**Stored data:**
-------------------------

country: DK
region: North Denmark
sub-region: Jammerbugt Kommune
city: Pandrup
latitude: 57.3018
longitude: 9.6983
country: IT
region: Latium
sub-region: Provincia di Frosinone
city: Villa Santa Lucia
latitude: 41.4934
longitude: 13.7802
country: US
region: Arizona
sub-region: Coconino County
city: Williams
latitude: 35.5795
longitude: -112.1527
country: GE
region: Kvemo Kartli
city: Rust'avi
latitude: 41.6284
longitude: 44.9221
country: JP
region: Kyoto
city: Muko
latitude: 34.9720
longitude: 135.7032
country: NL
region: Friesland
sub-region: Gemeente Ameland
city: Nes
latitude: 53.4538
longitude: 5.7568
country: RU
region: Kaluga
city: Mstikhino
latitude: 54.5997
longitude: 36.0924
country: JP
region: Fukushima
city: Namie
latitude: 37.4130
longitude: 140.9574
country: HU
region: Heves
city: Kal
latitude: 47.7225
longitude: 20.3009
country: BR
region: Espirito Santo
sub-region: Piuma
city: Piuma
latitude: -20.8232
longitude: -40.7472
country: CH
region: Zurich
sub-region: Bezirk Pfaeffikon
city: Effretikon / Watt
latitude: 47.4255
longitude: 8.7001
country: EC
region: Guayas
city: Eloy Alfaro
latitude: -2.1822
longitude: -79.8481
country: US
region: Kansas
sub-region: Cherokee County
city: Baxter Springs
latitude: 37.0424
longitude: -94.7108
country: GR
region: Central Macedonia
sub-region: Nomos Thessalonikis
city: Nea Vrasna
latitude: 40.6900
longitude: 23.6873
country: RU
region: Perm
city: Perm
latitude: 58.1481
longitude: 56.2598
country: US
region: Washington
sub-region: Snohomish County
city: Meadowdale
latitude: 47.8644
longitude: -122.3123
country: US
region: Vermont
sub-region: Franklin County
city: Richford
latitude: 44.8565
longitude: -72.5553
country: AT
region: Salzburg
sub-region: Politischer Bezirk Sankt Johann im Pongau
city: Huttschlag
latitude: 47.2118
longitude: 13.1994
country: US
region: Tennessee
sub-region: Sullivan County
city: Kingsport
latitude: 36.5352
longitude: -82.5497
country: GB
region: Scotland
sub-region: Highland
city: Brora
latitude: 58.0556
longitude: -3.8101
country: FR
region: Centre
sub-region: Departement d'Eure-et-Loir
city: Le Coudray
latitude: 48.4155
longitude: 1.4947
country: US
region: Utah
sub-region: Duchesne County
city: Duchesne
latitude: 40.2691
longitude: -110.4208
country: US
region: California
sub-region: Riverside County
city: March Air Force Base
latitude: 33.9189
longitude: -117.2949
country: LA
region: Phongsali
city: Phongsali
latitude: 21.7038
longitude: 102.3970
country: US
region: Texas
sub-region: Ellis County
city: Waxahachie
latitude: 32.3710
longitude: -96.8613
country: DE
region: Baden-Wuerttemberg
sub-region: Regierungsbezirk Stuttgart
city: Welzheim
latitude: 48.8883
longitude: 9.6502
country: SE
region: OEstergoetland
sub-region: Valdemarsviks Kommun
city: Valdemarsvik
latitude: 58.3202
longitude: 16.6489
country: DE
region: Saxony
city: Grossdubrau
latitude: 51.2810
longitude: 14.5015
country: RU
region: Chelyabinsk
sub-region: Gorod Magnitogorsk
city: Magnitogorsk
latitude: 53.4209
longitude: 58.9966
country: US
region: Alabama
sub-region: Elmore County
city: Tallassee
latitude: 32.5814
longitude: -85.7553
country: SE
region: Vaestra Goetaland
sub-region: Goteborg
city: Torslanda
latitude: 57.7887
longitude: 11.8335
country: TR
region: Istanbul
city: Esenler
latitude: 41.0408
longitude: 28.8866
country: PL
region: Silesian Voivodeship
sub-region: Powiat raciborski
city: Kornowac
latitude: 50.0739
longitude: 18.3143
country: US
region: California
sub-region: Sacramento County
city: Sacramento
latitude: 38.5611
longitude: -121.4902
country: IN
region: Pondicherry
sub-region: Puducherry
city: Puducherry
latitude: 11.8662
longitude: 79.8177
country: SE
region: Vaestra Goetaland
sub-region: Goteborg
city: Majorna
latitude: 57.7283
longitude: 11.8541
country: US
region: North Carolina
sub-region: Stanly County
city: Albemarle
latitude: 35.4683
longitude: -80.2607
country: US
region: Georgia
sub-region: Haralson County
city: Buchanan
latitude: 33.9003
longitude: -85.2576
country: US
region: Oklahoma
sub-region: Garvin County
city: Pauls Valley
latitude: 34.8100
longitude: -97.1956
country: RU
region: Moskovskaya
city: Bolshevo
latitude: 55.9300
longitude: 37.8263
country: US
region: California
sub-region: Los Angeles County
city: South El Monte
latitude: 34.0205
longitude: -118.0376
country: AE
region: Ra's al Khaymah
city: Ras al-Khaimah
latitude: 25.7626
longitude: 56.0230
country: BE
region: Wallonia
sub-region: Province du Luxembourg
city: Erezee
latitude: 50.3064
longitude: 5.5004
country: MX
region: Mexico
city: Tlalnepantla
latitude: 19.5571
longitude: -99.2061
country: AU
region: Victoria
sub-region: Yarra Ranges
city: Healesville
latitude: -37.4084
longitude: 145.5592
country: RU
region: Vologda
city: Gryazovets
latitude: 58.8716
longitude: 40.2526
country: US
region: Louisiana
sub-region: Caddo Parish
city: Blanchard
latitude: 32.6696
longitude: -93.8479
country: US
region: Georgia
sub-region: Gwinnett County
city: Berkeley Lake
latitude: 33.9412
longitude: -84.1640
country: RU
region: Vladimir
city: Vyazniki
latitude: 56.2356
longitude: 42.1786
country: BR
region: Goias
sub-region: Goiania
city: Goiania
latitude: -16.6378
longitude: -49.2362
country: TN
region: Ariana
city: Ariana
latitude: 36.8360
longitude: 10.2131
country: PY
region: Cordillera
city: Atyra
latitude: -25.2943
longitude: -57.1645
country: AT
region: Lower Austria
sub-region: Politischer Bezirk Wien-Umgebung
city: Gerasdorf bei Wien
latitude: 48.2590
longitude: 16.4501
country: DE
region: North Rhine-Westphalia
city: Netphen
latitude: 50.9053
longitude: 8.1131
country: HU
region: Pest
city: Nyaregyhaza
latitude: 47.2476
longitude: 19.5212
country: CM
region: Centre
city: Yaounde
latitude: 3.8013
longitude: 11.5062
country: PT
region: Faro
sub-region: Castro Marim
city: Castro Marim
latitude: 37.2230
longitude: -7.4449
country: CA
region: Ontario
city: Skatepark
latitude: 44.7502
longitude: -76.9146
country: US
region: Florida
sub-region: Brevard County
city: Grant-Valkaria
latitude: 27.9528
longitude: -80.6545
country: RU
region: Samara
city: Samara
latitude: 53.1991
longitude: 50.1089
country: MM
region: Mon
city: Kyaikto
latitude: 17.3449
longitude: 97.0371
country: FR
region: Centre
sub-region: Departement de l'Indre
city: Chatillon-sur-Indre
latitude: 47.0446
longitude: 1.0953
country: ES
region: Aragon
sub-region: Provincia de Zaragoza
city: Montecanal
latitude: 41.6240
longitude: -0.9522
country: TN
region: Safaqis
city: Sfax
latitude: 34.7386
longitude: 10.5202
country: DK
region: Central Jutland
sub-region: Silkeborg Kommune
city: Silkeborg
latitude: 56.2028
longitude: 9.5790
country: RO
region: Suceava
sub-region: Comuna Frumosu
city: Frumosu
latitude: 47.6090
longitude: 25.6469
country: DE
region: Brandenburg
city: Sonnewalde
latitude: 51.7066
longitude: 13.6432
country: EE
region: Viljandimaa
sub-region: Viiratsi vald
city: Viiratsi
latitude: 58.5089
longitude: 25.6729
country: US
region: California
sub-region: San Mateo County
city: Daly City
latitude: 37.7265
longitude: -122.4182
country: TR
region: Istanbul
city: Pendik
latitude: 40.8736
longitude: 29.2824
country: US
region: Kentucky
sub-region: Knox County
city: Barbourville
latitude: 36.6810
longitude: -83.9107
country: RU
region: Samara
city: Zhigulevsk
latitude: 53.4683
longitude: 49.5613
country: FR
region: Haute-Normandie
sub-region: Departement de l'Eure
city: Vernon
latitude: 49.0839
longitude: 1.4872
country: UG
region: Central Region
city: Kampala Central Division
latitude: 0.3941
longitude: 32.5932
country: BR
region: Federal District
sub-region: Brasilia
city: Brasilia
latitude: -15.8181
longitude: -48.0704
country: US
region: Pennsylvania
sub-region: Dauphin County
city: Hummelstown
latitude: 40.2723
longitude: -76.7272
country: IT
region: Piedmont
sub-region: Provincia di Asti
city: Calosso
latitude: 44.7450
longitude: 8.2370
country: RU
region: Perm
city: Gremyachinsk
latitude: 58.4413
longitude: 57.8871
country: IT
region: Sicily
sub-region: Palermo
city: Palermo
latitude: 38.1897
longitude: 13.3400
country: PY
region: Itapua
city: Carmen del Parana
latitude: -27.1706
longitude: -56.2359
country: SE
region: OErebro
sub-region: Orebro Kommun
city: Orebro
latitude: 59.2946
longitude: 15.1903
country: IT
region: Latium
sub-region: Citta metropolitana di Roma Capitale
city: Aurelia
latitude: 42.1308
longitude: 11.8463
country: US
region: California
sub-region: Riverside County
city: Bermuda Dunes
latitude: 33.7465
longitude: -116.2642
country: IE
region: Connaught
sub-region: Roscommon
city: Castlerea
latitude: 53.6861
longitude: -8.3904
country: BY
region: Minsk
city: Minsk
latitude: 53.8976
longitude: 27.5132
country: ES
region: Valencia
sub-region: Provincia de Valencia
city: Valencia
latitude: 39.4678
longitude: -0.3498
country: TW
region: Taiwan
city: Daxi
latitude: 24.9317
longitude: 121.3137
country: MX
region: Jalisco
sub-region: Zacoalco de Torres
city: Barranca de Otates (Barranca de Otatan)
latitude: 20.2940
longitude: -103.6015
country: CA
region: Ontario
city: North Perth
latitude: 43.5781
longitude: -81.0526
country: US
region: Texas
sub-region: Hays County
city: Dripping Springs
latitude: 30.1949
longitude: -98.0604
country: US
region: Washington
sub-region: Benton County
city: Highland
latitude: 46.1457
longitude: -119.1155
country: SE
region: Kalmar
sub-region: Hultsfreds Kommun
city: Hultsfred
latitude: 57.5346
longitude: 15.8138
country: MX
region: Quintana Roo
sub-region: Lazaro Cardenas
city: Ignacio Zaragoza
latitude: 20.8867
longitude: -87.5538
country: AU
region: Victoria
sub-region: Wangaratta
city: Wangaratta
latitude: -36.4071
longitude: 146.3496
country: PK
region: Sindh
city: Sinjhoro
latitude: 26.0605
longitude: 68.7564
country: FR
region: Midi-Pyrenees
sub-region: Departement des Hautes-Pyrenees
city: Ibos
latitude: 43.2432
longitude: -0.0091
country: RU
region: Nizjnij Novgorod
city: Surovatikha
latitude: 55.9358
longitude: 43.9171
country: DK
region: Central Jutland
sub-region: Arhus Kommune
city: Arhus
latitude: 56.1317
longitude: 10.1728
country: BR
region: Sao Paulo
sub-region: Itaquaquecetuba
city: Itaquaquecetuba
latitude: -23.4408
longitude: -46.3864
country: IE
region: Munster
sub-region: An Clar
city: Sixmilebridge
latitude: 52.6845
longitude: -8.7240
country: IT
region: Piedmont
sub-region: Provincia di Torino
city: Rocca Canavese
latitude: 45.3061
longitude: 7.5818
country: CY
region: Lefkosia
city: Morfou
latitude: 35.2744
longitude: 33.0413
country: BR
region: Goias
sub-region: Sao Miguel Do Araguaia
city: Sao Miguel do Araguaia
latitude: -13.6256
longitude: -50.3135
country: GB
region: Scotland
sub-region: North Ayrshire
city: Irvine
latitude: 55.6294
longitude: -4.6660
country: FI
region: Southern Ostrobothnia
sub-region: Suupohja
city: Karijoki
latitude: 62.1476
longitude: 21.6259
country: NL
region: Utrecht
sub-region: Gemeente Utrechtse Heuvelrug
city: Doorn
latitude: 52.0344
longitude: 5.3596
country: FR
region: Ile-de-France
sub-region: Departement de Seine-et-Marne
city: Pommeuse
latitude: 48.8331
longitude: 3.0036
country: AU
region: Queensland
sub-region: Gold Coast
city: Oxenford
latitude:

-------------------------

**WORK TO DO:** Could you reproduce the lines of the material above word for word, from the line containing "sub-region: Knox County" to the line containing "region: Central Region", including both of those lines?

**SOLUTION BELOW:**
sub-region: Knox County
city: Barbourville
latitude: 36.6810
longitude: -83.9107
country: RU
region: Samara
city: Zhigulevsk
latitude: 53.4683
longitude: 49.5613
country: FR
region: Haute-Normandie
sub-region: Departement de l'Eure
city: Vernon
latitude: 49.0839
longitude: 1.4872
country: UG
region: Central Region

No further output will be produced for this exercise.